▶ [WHAT IS BEING ASKED]:
Starting at the first of the items and ending at the line containing "scientific name: Enyo lugubris", rewrite each item as one row of a two-column CSV with the columns "label" and "answer". Put each field in double quotes and change any line breaks inside a field to spaces.

===============

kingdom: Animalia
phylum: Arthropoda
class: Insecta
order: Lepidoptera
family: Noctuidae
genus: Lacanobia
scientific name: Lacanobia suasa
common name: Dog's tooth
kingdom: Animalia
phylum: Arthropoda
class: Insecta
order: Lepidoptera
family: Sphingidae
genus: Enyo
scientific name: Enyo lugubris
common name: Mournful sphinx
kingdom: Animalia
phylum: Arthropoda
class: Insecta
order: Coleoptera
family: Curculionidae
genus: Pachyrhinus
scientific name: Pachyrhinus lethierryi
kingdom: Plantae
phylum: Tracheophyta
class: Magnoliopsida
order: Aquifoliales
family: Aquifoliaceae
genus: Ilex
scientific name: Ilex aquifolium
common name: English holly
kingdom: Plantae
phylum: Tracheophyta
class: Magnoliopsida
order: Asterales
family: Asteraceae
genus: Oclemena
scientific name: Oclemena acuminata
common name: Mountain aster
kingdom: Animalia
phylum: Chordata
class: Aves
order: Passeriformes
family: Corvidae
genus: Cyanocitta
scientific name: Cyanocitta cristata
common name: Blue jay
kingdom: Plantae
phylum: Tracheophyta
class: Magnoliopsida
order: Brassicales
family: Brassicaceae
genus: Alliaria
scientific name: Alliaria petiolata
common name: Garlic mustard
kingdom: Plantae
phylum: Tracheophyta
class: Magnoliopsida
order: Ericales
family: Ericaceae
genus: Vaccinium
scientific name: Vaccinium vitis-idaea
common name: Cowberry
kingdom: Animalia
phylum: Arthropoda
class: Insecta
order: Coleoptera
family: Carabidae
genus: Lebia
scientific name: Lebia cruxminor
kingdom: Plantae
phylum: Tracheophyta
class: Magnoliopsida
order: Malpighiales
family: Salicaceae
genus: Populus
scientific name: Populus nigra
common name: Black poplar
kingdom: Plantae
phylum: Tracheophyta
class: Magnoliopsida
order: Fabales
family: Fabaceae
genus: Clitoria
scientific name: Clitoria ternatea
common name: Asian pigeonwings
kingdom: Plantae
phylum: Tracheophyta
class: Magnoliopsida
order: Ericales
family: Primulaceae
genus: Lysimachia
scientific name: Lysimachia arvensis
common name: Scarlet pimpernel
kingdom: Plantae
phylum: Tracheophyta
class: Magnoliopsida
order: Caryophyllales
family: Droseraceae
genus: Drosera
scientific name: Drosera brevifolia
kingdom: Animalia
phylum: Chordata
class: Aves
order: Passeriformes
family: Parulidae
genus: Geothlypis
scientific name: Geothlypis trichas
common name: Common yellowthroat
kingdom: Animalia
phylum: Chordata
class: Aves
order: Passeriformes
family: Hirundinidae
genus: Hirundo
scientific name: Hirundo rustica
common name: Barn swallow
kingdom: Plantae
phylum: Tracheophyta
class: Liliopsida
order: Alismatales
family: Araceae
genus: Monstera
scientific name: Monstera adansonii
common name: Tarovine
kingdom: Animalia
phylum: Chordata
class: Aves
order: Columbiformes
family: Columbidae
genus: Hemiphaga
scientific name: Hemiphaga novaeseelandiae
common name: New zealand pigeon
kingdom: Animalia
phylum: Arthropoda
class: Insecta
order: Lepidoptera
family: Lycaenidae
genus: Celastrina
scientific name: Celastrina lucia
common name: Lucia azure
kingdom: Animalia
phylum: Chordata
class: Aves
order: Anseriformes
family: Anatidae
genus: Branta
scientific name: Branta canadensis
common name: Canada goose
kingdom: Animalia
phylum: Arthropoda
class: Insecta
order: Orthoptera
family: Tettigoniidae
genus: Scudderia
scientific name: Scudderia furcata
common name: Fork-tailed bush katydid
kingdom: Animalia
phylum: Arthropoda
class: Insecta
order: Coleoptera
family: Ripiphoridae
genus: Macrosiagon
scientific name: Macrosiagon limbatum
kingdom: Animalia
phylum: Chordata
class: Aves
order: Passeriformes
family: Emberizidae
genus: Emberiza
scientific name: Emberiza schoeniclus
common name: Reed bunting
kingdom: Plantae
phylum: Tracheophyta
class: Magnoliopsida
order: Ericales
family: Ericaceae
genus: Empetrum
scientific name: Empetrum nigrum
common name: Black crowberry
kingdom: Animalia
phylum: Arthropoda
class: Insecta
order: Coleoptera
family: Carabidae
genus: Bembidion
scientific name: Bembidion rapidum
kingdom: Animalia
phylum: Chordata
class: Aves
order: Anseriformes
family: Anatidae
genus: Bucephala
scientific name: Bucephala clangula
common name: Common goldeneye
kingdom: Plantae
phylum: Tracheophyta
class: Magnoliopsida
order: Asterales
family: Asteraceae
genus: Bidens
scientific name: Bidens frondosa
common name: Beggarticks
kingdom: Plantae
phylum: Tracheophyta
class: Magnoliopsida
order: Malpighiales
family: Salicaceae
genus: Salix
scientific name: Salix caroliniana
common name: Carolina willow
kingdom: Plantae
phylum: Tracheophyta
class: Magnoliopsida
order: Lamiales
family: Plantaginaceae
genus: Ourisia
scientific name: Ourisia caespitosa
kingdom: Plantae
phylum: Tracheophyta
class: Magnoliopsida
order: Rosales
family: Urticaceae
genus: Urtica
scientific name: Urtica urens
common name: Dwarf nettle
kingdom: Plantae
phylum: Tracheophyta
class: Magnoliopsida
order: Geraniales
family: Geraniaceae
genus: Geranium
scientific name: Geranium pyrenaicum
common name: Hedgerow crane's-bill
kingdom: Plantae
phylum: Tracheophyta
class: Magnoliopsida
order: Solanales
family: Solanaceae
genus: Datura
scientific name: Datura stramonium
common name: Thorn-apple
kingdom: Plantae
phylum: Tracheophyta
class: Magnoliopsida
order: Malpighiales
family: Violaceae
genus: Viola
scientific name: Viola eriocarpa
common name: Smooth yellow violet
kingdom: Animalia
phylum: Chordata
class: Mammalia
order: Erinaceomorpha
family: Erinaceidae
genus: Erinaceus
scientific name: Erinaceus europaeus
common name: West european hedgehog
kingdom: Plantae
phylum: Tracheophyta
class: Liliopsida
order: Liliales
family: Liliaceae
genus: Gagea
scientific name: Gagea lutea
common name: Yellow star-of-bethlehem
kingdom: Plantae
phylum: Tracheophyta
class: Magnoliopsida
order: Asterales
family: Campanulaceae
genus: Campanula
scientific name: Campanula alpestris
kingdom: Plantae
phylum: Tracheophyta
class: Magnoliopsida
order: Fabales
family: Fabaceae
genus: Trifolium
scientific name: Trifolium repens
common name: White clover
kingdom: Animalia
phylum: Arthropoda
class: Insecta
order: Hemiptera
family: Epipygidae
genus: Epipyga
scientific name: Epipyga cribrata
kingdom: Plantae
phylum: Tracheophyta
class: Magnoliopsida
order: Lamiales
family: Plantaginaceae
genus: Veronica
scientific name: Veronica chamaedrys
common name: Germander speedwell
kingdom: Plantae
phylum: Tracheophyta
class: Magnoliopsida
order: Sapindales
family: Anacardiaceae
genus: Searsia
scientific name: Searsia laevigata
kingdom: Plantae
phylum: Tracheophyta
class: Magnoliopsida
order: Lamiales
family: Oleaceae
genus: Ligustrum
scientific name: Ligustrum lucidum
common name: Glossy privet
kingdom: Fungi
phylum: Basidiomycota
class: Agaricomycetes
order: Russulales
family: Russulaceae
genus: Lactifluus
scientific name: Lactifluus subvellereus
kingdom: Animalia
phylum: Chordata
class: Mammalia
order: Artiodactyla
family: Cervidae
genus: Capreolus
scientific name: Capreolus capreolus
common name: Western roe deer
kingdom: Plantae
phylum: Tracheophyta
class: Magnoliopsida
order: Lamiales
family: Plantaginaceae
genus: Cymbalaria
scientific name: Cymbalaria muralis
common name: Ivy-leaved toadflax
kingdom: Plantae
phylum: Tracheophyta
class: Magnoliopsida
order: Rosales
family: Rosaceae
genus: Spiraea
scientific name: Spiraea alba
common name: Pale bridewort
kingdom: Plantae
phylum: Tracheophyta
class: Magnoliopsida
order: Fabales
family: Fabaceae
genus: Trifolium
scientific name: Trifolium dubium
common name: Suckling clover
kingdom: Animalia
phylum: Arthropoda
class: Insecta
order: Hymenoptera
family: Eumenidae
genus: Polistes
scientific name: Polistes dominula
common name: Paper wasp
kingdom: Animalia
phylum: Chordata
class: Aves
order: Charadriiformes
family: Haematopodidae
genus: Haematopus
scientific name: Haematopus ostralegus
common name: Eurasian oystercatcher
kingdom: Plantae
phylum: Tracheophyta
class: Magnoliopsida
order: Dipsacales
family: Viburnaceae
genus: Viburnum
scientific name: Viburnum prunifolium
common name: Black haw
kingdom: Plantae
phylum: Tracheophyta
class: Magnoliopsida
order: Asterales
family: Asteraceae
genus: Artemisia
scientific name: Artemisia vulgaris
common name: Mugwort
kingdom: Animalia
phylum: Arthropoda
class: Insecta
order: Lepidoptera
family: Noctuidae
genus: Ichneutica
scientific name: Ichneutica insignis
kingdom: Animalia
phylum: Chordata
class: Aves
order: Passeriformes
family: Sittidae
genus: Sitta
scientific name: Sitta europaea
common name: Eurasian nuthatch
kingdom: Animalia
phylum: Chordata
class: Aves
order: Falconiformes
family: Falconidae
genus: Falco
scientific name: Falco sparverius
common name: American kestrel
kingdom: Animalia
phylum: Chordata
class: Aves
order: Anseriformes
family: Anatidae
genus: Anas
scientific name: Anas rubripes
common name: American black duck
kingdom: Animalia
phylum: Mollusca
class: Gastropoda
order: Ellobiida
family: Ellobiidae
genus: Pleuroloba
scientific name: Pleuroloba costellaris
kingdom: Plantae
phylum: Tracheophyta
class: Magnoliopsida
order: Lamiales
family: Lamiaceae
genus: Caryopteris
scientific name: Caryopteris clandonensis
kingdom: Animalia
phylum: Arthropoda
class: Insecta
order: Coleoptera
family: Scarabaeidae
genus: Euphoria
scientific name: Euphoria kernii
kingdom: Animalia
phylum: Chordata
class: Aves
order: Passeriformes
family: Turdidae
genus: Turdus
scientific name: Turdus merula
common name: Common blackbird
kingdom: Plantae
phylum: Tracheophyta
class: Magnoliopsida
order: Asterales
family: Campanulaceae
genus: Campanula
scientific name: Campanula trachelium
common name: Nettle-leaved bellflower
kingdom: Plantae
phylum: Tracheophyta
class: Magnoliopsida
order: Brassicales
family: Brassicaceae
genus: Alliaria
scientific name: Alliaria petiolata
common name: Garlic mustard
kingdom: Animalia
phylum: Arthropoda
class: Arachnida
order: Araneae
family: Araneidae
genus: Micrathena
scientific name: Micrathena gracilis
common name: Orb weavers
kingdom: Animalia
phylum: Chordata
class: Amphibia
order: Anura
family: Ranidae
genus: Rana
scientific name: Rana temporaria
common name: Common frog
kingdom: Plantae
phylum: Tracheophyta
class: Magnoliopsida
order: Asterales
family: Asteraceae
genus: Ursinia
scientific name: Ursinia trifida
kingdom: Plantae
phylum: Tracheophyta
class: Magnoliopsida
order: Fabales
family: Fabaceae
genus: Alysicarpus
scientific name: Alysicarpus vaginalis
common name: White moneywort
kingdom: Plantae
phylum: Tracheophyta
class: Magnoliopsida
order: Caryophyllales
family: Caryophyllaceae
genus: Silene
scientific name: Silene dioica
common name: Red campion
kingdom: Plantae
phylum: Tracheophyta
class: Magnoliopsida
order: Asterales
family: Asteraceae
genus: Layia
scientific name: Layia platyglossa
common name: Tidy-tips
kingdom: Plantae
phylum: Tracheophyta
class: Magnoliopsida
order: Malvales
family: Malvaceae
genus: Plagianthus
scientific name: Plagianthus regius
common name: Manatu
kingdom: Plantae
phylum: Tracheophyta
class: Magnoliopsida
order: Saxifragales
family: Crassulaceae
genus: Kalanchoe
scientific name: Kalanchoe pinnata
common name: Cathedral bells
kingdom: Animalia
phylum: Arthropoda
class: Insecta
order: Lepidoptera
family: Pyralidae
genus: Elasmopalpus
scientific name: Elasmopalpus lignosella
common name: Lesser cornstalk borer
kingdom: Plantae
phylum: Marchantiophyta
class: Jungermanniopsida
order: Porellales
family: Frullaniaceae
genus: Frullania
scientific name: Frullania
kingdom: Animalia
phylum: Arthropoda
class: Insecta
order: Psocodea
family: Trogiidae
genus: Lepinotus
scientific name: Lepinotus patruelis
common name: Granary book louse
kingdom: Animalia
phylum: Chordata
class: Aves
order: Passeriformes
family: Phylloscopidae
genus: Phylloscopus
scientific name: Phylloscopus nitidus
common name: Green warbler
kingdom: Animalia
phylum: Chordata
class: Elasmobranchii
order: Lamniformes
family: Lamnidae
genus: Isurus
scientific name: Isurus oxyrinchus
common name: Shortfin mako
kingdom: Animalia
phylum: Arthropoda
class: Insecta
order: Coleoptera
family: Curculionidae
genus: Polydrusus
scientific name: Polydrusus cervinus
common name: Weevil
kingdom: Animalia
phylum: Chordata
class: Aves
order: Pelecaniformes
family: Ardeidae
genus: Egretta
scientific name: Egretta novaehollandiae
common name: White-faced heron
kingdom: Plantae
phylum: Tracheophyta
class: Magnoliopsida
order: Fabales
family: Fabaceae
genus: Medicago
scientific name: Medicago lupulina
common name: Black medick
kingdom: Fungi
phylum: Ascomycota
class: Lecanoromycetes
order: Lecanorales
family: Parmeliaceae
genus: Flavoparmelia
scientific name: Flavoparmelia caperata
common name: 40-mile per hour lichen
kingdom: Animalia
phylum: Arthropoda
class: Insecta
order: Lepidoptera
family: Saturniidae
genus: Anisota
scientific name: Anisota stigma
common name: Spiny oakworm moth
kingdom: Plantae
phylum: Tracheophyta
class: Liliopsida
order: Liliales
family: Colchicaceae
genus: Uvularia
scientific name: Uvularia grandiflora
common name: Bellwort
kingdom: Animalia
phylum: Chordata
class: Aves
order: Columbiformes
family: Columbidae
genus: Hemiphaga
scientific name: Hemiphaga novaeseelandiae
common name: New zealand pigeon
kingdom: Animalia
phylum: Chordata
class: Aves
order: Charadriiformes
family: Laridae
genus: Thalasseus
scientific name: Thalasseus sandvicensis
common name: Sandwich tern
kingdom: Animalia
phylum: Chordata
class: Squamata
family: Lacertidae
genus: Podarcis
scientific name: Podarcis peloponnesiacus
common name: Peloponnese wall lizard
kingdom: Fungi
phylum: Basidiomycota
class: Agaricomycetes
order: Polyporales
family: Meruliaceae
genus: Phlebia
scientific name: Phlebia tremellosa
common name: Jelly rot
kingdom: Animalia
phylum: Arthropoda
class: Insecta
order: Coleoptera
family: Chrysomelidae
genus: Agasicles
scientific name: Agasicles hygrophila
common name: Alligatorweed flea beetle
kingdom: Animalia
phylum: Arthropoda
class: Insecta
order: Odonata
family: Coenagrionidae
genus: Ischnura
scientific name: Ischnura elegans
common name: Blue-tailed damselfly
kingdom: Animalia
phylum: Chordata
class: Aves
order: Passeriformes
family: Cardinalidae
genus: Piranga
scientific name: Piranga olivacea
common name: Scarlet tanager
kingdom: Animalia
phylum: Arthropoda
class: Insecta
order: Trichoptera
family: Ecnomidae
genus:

===============

▶ [FULL ANSWER]:
label,answer
"kingdom:","Animalia"
"phylum:","Arthropoda"
"class:","Insecta"
"order:","Lepidoptera"
"family:","Noctuidae"
"genus:","Lacanobia"
"scientific name:","Lacanobia suasa"
"common name:","Dog's tooth"
"kingdom:","Animalia"
"phylum:","Arthropoda"
"class:","Insecta"
"order:","Lepidoptera"
"family:","Sphingidae"
"genus:","Enyo"
"scientific name:","Enyo lugubris"